In the Isthmus Partners World Cup Simulator there is path dependency. One is tempted to say that the first round of the playoff matches is path dependent on the results of the Group stages, but we need to be careful how we frame that statement. For example, the World Cup organisers have determined that the first team of Group A will play the second team of Group B in the first round of the playoffs. But that is not path dependency, that is a rigid structural feature of the Simulator. What is path dependent for that match-up are the results of the games in Group A and Group B which determine which team is number one in Group A and which team is number two in Group B. In the playoff stages path dependence is evident as the match-ups of each game in the second and successive rounds are directly determined by the two relevant games of the previous round.

The head to head distributions of results in the Isthmus Partners World Cup Simulator is one-dimensional. It is calculated once and applied throughout the tournament. But we could have, with lots of time, have made the model more nuanced and path dependent. For example, if a team wins its first two games in the group stages and is already qualified as first in the group, the model may take into account that that team would tend to field in the third game a lesser squad and play more relaxed. We could have also modelled the "propensity" to a tie in the third game between two teams which both pass guaranteed to the second round with the tie (reminiscences of 1982 scandal between W. Germany and Austria, where both teams agreed to a 1-0 result that meant both teams passed to the second stage in detriment of Algeria; This is why both third matches of each group are now played concurrently). And we could have also modelled that if a team has a string of good results that it would more likely continue to have a "hot hand" and outperform its original distribution.

Path dependence is very relevant to those of us who have been conditioned in MBAs and Finance to think that financial asset prices (such as stocks) follow a random walk. This approach was popularised in Burton Malkiel's classic "A Random Walk Down Wall Street" (first published 1973). A French mathematician, Bachelier, produced a thesis in 1900 in which he applied a stochastic process observed in nature, Brownian motion, to financial assets. Bachelier's work went unnoticed until re-discovered by the famous economist Paul Samuelson.

So once you know the initial price, the expected return and the expected volatility of a financial asset you can start simulating future paths of the financial asset. An intuitive way to understand volatility is using our previous description of today being "almost like yesterday". The higher the volatility, the wider the range of outcomes that today can take compared to yesterday. And the more likely that next month will be a lot different to today.

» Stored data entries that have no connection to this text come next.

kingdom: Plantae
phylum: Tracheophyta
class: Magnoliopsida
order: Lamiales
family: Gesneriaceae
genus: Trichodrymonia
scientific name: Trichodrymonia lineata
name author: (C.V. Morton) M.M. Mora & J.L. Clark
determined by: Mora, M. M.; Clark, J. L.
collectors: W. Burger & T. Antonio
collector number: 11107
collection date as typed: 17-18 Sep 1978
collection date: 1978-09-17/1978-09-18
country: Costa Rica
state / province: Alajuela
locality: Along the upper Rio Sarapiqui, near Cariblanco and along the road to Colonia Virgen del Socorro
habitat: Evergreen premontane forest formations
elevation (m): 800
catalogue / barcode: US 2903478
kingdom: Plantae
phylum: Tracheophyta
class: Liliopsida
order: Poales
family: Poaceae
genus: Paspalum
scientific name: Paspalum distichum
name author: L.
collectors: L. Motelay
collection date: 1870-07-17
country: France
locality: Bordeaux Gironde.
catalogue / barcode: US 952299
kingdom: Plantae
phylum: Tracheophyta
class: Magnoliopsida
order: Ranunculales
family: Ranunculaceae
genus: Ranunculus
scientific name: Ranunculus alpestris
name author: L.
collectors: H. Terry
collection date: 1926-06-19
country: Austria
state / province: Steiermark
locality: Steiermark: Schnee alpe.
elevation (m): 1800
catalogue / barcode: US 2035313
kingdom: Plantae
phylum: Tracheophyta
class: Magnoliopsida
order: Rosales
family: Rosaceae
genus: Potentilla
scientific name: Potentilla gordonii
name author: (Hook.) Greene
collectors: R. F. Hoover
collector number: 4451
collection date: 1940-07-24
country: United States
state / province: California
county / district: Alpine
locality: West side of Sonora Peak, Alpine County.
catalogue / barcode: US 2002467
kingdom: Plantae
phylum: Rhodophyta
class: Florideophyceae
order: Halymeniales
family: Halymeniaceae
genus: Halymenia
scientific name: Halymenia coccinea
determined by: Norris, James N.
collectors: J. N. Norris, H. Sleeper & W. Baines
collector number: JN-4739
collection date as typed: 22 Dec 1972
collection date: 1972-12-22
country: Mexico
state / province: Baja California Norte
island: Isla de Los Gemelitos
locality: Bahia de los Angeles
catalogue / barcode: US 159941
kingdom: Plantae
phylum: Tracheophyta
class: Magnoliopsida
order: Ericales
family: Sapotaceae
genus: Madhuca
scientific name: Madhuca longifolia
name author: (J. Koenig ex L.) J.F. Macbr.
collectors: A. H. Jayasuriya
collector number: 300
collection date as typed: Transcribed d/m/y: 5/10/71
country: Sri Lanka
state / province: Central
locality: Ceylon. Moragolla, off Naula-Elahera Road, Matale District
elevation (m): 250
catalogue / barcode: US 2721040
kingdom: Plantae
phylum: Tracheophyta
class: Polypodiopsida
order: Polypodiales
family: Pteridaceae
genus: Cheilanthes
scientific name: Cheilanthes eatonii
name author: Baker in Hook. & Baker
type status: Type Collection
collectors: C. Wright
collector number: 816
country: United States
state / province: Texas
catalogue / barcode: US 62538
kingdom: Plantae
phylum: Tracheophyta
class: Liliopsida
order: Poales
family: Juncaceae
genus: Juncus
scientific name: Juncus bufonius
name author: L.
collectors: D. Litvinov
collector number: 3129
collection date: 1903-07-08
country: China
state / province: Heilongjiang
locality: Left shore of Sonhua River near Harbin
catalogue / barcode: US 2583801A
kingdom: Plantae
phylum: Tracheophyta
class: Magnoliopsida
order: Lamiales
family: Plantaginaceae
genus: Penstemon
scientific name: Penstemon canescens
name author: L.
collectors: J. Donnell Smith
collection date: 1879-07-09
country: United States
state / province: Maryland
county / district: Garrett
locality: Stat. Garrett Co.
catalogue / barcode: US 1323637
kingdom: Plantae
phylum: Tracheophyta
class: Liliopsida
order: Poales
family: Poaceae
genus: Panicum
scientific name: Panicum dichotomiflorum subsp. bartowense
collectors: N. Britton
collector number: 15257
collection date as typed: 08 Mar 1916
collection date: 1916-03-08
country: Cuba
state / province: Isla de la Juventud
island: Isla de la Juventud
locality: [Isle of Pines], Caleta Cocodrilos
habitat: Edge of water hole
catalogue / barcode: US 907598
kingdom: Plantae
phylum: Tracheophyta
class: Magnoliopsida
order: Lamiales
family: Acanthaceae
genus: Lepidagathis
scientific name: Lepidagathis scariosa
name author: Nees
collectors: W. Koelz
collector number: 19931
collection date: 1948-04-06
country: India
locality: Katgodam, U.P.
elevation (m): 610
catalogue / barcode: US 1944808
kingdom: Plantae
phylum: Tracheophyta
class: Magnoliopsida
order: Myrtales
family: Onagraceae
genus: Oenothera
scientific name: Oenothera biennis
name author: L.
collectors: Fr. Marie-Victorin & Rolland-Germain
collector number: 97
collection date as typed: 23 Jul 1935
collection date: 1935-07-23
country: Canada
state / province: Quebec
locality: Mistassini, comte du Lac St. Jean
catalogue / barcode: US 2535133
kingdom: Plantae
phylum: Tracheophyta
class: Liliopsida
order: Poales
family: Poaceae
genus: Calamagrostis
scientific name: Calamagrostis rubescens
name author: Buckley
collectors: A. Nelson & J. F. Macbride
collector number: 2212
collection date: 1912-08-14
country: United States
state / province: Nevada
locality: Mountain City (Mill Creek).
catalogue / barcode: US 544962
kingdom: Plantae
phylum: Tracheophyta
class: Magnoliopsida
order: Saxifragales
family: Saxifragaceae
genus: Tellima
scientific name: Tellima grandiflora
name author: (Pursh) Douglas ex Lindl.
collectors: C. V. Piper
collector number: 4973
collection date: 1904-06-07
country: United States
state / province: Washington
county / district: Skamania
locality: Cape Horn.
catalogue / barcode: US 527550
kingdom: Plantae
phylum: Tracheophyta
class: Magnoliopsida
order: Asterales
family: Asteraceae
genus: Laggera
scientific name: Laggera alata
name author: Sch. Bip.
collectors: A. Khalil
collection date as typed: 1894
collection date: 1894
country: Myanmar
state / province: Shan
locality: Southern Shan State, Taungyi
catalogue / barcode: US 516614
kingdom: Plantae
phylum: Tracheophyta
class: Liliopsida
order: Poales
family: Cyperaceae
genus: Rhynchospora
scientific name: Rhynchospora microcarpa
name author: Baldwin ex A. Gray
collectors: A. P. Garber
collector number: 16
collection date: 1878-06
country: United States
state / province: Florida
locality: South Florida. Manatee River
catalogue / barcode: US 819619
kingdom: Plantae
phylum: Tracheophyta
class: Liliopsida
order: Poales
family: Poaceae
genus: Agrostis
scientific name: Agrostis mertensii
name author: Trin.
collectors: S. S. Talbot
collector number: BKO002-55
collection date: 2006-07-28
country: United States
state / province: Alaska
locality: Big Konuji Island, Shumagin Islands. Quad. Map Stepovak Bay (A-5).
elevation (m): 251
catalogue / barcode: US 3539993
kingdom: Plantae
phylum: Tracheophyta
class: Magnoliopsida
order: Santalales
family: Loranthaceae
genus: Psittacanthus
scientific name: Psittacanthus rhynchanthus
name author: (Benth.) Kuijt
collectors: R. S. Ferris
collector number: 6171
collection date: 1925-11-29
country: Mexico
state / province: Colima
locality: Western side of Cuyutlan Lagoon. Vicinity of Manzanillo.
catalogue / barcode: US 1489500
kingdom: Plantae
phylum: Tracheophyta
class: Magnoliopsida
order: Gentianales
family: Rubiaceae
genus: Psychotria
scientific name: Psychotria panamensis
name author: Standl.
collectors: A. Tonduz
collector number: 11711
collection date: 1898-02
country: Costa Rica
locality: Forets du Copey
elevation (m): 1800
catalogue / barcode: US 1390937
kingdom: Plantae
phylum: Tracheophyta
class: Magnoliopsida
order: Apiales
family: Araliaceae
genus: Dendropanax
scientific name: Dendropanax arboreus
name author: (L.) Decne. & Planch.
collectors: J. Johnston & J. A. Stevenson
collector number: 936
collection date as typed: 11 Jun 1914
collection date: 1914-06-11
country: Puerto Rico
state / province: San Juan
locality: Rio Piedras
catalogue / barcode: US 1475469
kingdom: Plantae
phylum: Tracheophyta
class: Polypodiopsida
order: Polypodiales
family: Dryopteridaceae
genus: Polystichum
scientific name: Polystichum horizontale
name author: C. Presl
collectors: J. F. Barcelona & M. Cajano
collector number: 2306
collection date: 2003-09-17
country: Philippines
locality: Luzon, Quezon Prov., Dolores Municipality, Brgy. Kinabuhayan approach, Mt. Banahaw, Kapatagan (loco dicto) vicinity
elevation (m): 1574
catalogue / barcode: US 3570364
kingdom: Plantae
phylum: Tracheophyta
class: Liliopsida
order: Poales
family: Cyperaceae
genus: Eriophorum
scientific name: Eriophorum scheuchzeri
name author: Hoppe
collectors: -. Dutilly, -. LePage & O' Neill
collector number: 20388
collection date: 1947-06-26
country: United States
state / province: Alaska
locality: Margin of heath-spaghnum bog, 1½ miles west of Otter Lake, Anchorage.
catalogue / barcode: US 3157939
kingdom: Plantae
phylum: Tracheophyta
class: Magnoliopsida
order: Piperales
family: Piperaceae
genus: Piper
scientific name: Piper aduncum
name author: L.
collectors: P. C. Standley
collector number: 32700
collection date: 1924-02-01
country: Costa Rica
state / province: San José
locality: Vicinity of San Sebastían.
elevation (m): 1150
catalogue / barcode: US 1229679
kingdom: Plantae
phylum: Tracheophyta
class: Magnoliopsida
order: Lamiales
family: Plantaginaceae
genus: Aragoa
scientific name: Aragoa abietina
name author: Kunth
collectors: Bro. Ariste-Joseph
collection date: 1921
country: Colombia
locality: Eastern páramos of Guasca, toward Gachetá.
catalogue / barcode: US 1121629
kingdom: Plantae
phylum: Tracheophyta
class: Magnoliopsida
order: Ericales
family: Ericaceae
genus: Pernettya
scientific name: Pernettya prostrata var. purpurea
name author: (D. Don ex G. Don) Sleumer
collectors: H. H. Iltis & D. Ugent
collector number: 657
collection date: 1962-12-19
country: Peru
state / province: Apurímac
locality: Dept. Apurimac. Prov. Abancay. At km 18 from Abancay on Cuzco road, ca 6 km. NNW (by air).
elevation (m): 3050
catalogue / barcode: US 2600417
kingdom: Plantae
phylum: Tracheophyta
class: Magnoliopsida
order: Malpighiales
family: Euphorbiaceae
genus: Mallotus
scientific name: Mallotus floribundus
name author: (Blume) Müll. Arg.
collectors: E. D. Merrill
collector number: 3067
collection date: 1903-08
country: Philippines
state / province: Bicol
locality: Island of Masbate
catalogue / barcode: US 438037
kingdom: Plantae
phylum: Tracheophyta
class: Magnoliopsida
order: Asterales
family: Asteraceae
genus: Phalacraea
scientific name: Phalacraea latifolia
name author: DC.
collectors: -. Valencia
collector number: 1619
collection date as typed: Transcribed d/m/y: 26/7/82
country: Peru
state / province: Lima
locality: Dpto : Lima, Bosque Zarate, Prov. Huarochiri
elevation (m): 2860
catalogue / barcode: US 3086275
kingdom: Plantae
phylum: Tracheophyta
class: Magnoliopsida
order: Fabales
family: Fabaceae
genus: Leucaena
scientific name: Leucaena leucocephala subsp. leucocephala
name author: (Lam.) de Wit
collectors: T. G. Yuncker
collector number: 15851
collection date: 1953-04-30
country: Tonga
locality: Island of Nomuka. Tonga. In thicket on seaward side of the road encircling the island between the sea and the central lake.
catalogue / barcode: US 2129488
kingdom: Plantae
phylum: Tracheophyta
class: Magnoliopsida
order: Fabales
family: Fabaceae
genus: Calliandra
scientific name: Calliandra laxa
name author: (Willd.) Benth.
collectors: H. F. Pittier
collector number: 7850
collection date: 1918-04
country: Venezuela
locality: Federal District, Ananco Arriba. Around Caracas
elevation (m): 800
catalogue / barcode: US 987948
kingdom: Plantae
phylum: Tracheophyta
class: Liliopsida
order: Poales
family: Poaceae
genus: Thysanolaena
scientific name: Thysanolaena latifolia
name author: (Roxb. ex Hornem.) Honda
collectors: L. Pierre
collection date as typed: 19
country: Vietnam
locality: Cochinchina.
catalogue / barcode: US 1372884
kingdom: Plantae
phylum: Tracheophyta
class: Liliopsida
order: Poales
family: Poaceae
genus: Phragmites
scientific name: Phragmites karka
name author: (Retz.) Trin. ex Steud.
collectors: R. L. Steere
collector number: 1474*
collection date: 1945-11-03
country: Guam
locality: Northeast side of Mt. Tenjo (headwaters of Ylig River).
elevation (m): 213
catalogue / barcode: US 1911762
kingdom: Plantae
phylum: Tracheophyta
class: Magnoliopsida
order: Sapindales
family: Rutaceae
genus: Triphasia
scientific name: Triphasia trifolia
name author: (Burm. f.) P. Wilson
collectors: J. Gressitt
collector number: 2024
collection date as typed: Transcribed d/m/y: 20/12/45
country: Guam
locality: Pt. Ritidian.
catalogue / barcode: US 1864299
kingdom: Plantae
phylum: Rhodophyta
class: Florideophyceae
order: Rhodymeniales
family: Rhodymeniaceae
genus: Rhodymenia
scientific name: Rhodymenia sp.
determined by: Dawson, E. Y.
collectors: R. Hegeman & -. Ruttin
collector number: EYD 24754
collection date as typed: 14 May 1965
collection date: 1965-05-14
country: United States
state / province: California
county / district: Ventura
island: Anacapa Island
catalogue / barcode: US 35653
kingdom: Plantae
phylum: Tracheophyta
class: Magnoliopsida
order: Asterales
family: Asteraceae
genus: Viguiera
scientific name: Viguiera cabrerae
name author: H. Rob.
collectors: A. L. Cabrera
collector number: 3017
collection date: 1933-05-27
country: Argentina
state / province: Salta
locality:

One note of caution here: a building is "path dependent" in that a sense that is looks like it was yesterday, the day before yesterday, etc. But a fire or earthquake can change that in a moment. So be careful with unexpected events, but not impossible (actually quite probable over an extended period of time) that have disproportionately large impacts. For this you can complement your Monte Carlo simulation with extreme scenario analysis and prepare contingency plans for those scenarios and buy insurance and/or hedge yourself to a feasible degree. But be humble and remember Nassim Taleb's warning in the "Black Swan" - there are events which will impact us which we cannot even contemplate or imagine. For example in the Simulator we have not modelled extreme events that may cancel the competition (God forbid). But that does not mean it cannot happen (I believe FIFA buys something akin to business continuity insurance for the World Cup - please comment if I am wrong).

The key point here is that when modelling Monte Carlo simulation be cognisant of path dependency and try to find out the insights that the modelling process reveals. Every time you produce a model you should strive to learn one or more unexpected lessons.

Let the path dependence of the World Cup continue!